GRAND RAPIDS, Mich. (WOOD) — Anne Chamberlin has already faced a mountain of challenges in her life. She plans to face one more — and this time, it will be by choice.

“I have been infatuated with Mount Everest since long, long ago,” she said. “To me, it’s just the most beautiful, natural monument to Earth. I’ve seen the movies, I’ve read the books. I just wanted to see it.”

This week, she’s not only seeing it, but she’s also climbing it — at least to its base camp.

Chamberlin, of Grand Rapids, decided to scale Everest at a time when her now 56-year-old body was at its weakest point following two separate near-fatal bouts with cancer.

“I guess I’m doing this climb because I want to prove maybe to myself that I am alive, I’m strong, I’m capable,” Chamberlin said. “Because I wasn’t capable, I wasn’t strong. I was very, very sick.”

So Chamberlin hired a personal trainer.

“One day she looked at me says, ‘You want know what, I’m going to climb to the base camp,'” Amanda Fisher, Chamberlin’s personal trainer at the Mary Free Bed YMCA, recalled. “And I went, ‘OK. Climbing Everest. Got it.'”

For the past five years, Chamberlin’s dream seemed impossible.

“I was diagnosed in the fall of 2012, October, right after I had gotten married. We were just getting ready to go on our honeymoon,” Chamberlin recalled. “I was diagnosed with stage 4 non-Hodgkins lymphoma; a very aggressive, high-grade form.”

It was so bad that she was rushed to chemotherapy.

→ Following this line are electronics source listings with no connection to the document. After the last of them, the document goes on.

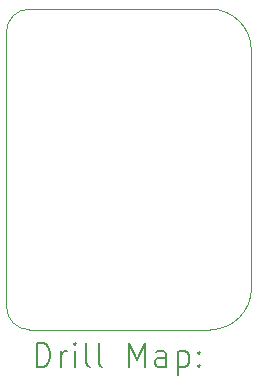
<source format=gbr>
%TF.GenerationSoftware,KiCad,Pcbnew,8.0.1*%
%TF.CreationDate,2024-07-25T21:09:52+08:00*%
%TF.ProjectId,555Sandbox,35353553-616e-4646-926f-782e6b696361,1.0.0*%
%TF.SameCoordinates,Original*%
%TF.FileFunction,Drillmap*%
%TF.FilePolarity,Positive*%
%FSLAX45Y45*%
G04 Gerber Fmt 4.5, Leading zero omitted, Abs format (unit mm)*
G04 Created by KiCad (PCBNEW 8.0.1) date 2024-07-25 21:09:52*
%MOMM*%
%LPD*%
G01*
G04 APERTURE LIST*
%ADD10C,0.050000*%
%ADD11C,0.200000*%
G04 APERTURE END LIST*
D10*
X7690000Y-9405000D02*
G75*
G02*
X7495000Y-9210000I0J195000D01*
G01*
X9569185Y-9054895D02*
G75*
G02*
X9219185Y-9405005I-350005J-105D01*
G01*
X9569185Y-9054895D02*
X9568581Y-7040000D01*
X9218581Y-6690000D02*
G75*
G02*
X9568580Y-7040000I-1J-350000D01*
G01*
X7495000Y-9210000D02*
X7495000Y-6885000D01*
X9219185Y-9405000D02*
X7690000Y-9405000D01*
X7495000Y-6885000D02*
G75*
G02*
X7690000Y-6690000I195000J0D01*
G01*
X7690000Y-6690000D02*
X9218581Y-6690000D01*
D11*
X7753277Y-9718984D02*
X7753277Y-9518984D01*
X7753277Y-9518984D02*
X7800896Y-9518984D01*
X7800896Y-9518984D02*
X7829467Y-9528508D01*
X7829467Y-9528508D02*
X7848515Y-9547555D01*
X7848515Y-9547555D02*
X7858039Y-9566603D01*
X7858039Y-9566603D02*
X7867562Y-9604698D01*
X7867562Y-9604698D02*
X7867562Y-9633270D01*
X7867562Y-9633270D02*
X7858039Y-9671365D01*
X7858039Y-9671365D02*
X7848515Y-9690412D01*
X7848515Y-9690412D02*
X7829467Y-9709460D01*
X7829467Y-9709460D02*
X7800896Y-9718984D01*
X7800896Y-9718984D02*
X7753277Y-9718984D01*
X7953277Y-9718984D02*
X7953277Y-9585650D01*
X7953277Y-9623746D02*
X7962801Y-9604698D01*
X7962801Y-9604698D02*
X7972324Y-9595174D01*
X7972324Y-9595174D02*
X7991372Y-9585650D01*
X7991372Y-9585650D02*
X8010420Y-9585650D01*
X8077086Y-9718984D02*
X8077086Y-9585650D01*
X8077086Y-9518984D02*
X8067562Y-9528508D01*
X8067562Y-9528508D02*
X8077086Y-9538031D01*
X8077086Y-9538031D02*
X8086610Y-9528508D01*
X8086610Y-9528508D02*
X8077086Y-9518984D01*
X8077086Y-9518984D02*
X8077086Y-9538031D01*
X8200896Y-9718984D02*
X8181848Y-9709460D01*
X8181848Y-9709460D02*
X8172324Y-9690412D01*
X8172324Y-9690412D02*
X8172324Y-9518984D01*
X8305658Y-9718984D02*
X8286610Y-9709460D01*
X8286610Y-9709460D02*
X8277086Y-9690412D01*
X8277086Y-9690412D02*
X8277086Y-9518984D01*
X8534229Y-9718984D02*
X8534229Y-9518984D01*
X8534229Y-9518984D02*
X8600896Y-9661841D01*
X8600896Y-9661841D02*
X8667563Y-9518984D01*
X8667563Y-9518984D02*
X8667563Y-9718984D01*
X8848515Y-9718984D02*
X8848515Y-9614222D01*
X8848515Y-9614222D02*
X8838991Y-9595174D01*
X8838991Y-9595174D02*
X8819944Y-9585650D01*
X8819944Y-9585650D02*
X8781848Y-9585650D01*
X8781848Y-9585650D02*
X8762801Y-9595174D01*
X8848515Y-9709460D02*
X8829467Y-9718984D01*
X8829467Y-9718984D02*
X8781848Y-9718984D01*
X8781848Y-9718984D02*
X8762801Y-9709460D01*
X8762801Y-9709460D02*
X8753277Y-9690412D01*
X8753277Y-9690412D02*
X8753277Y-9671365D01*
X8753277Y-9671365D02*
X8762801Y-9652317D01*
X8762801Y-9652317D02*
X8781848Y-9642793D01*
X8781848Y-9642793D02*
X8829467Y-9642793D01*
X8829467Y-9642793D02*
X8848515Y-9633270D01*
X8943753Y-9585650D02*
X8943753Y-9785650D01*
X8943753Y-9595174D02*
X8962801Y-9585650D01*
X8962801Y-9585650D02*
X9000896Y-9585650D01*
X9000896Y-9585650D02*
X9019944Y-9595174D01*
X9019944Y-9595174D02*
X9029467Y-9604698D01*
X9029467Y-9604698D02*
X9038991Y-9623746D01*
X9038991Y-9623746D02*
X9038991Y-9680889D01*
X9038991Y-9680889D02*
X9029467Y-9699936D01*
X9029467Y-9699936D02*
X9019944Y-9709460D01*
X9019944Y-9709460D02*
X9000896Y-9718984D01*
X9000896Y-9718984D02*
X8962801Y-9718984D01*
X8962801Y-9718984D02*
X8943753Y-9709460D01*
X9124705Y-9699936D02*
X9134229Y-9709460D01*
X9134229Y-9709460D02*
X9124705Y-9718984D01*
X9124705Y-9718984D02*
X9115182Y-9709460D01*
X9115182Y-9709460D02*
X9124705Y-9699936D01*
X9124705Y-9699936D02*
X9124705Y-9718984D01*
X9124705Y-9595174D02*
X9134229Y-9604698D01*
X9134229Y-9604698D02*
X9124705Y-9614222D01*
X9124705Y-9614222D02*
X9115182Y-9604698D01*
X9115182Y-9604698D02*
X9124705Y-9595174D01*
X9124705Y-9595174D02*
X9124705Y-9614222D01*
M02*

</source>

“By the time I was diagnosed, it had spread from basically head to toe,” Chamberlin said. “It was in my bone marrow, so it was in my skull, it was in my femur, it was in my shoulder. It also had created tumors in my abdomen and my spleen was also almost completely covered.”

Because the cancer was so advanced and aggressive, doctors had to infuse the chemo directly into and up her spine. After nearly and year and half of treatment, Chamberlin was surprising cancer free and officially classified as in remission.

But just six months later, in November 2014, it happened again. She was diagnosed with stage 3 neck and throat cancer. She underwent major surgery again, with doctors removing some 30 lymph nodes from her neck.

“Once again, I had a chemo, radiation, feeding tube, and I think that was almost harder than the first cancer because you can’t eat. The radiation is just brutal,” Chamberlin said.

She survived and again reached remission, but that didn’t mean she was healthy.

“I lost all of my muscle,” she said. “I was just a bag of bones. “

Once again, Chamberlin needed to rehab her body and her mind. So when Dr. Chris VandenBerg wanted to create an oncology rehabilitation department for cancer patients at Mary Free Bed Rehabilitation Hospital in Grand Rapids, Chamberlin was more than happy to get involved.

“He had a pool of patents and they really wanted to know what would have been helpful, what is helpful, what were your struggles, how can we help a patient?” Chamberlin said. “And I was able to help him develop his department to serve the oncology community.”

She set a goal to climb to at least the base camp of Mount Everest — not only for herself, but also as a way to inspire others battling cancer, especially those facing the type of precarious prognosis she was.

“When you’re sick like I was, as many people are, having a nugget of hope is sometimes almost impossible,” Chamberlin said. “When you’re that ill, just breathing is a challenge. You have thoughts in your head about dying. You have thoughts in your head, ‘Will I leave this hospital?’ And those are really scary and dark. I also think the stronger you are, the more fit you are, if you get sick, you have a much better chance  of surviving.”

Today, Chamberlin is strong again.

“She has done absolutely phenomenal. To me, that’s just the coolest thing I can say I’ve seen happen,” Fisher, Chamberlin’s personal trainer, said as she cried.

Chamberlin says she’s ready to do what she was told she probably never could: climb Mount Everest.

“Life is a gift and none of us have a guarantee,” she said. “If you’re very sick, I want someone to have just a nugget of hope, because I was very sick and now I’m well, and at times I didn’t think I would make it.”